Can China continue to provide low-cost labour in high-tech industries?

Business in China

Talent arbitrage
Sep 20th 2007 | HONG KONG
From The Economist print edition




EVEN in the overheated world of Chinese initial public offerings, the listing and subsequent ballooning of the shares in WuXi PharmaTech has drawn gasps. It began trading on the New York Stock Exchange on August 9th at $14 a share, and the price has since doubled, giving it a market value of $1.65 billion. It would be hard to exaggerate the enthusiasm this suggests: in 2006 WuXi's revenues were only $70m, and its profits $9m.

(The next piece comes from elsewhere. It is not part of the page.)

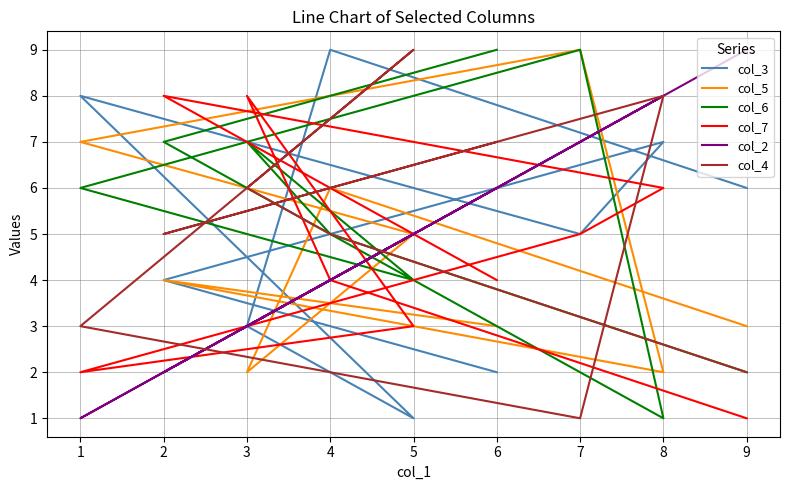

At which category is the sum across all series the highest?

7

The market's gusto has three causes. The most obvious is the vertiginous pattern of WuXi's financial performance, albeit from a low base. Revenues grew from $21m in 2004 to $34m in 2005, doubled last year, and may do so again this year. A second cause is the firm's business model. Successful Chinese companies typically have a stake in a government-constrained oligopoly (banks or mobile phones) or a basic industry such as property, steel, or mining. WuXi, by contrast, provides outsourced research for most of the world's big drug companies. It illustrates how China is evolving from producing basic products to sophisticated ones.

Hence the third cause for enthusiasm. China is thought to be an ideal spot for this sort of business. It is not fussy about animal testing unlike, say, India; the government is enthusiastic (providing tax and land incentives, plus the likelihood of intellectual-property protection); and, as in so many other industries in China, labour is cheap. Starting salaries for a PhD are $23,000 a year, compared with $200,000 a year in America, according to UBS, an investment bank. For a big drugs firm, WuXi offers a flexible outsourcing partner that is cheap to use and easy to dump: WuXi's contracts can be cancelled with as little as 30 days' notice.

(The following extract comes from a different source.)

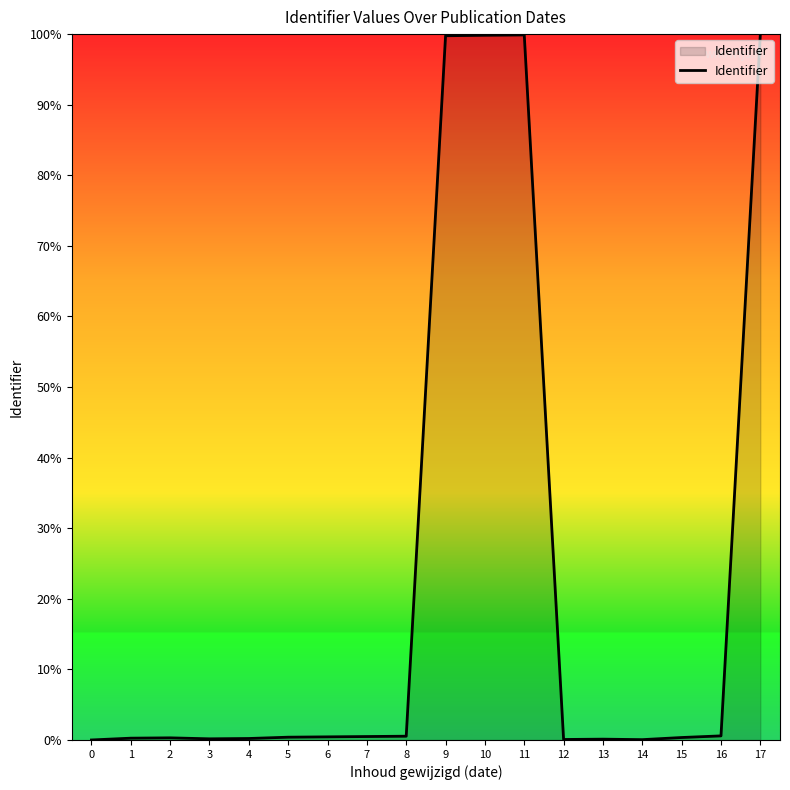

What is the difference between the maximum and minimum values?

100.0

But is this model sustainable? There are hints of problems to come. WuXi trades on the New York Stock Exchange through an odd depository share tied to a Cayman incorporation. The accounting is a bit odd, but in the initial regulatory filing there is a brief note explaining that profits were cut in half by a share-based compensation plan. That plan is projected to end soon, but another will surely take its place, because compensation costs in China are rising, particularly for firms that employ people whose talents are in demand around the world. WuXi's staff has grown eight-fold since 2003; at the end of May it had 2,000 employees and planned to hire many more. Demand for labour is almost certainly rising faster than supply, so sought-after employees are beginning to demand employment guarantees—and if WuXi and similar firms have to provide them, they will no longer be able to allow their customers to bail out at short notice.

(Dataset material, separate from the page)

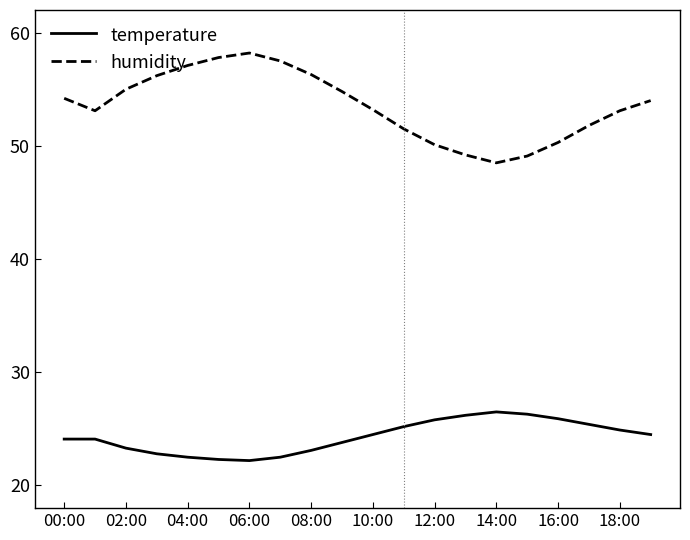

What is the minimum value for humidity?

48.5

Furthermore, there are questions about the suitability of the outsourcing model in fields such as pharmaceuticals. Companies in the industry are finicky. Quality must be consistently high and the work often involves strict secrecy, all of which argues for keeping it in-house. Recognising China's evolution, several drugs giants have set up their own Chinese operations, but they stress that the quality of employees, not cost, is the main reason, at least in the long term. WuXi may, of course, justify the market's confidence. If it does not, its investors will obviously be aggrieved, but that will not necessarily be bad news for its potential employees, or even for China. It will merely reflect how a glaring inefficiency in the market for world-class talent will have disappeared.